*** Opening of MATERIALS PROVIDED ***

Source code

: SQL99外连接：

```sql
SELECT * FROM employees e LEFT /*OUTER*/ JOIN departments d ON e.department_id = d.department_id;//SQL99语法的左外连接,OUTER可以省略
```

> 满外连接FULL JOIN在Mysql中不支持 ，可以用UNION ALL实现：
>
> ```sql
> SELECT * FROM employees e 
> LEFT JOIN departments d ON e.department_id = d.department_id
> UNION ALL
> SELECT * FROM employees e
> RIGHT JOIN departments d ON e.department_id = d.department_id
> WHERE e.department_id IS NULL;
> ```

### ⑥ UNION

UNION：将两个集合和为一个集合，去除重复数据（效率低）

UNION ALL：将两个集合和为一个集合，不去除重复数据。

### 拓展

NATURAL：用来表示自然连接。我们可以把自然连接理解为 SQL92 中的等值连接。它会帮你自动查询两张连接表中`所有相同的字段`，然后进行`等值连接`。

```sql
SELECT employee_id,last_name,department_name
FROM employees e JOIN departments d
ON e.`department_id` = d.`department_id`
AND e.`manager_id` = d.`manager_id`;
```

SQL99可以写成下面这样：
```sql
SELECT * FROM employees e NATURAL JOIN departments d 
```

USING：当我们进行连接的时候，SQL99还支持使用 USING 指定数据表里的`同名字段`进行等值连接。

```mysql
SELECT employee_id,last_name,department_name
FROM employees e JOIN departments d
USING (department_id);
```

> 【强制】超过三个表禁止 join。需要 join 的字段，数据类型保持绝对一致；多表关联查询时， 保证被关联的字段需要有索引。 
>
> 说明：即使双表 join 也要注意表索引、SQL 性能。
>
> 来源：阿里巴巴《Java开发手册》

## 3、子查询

*** Close of MATERIALS PROVIDED ***

> **EXERCISE PROMPT**:
If a line above includes the string "departments", pick it out.

> **RESPONSE**:
SELECT * FROM employees e LEFT /*OUTER*/ JOIN departments d ON e.department_id = d.department_id;//SQL99语法的左外连接,OUTER可以省略
> LEFT JOIN departments d ON e.department_id = d.department_id
> RIGHT JOIN departments d ON e.department_id = d.department_id
FROM employees e JOIN departments d
SELECT * FROM employees e NATURAL JOIN departments d 
FROM employees e JOIN departments d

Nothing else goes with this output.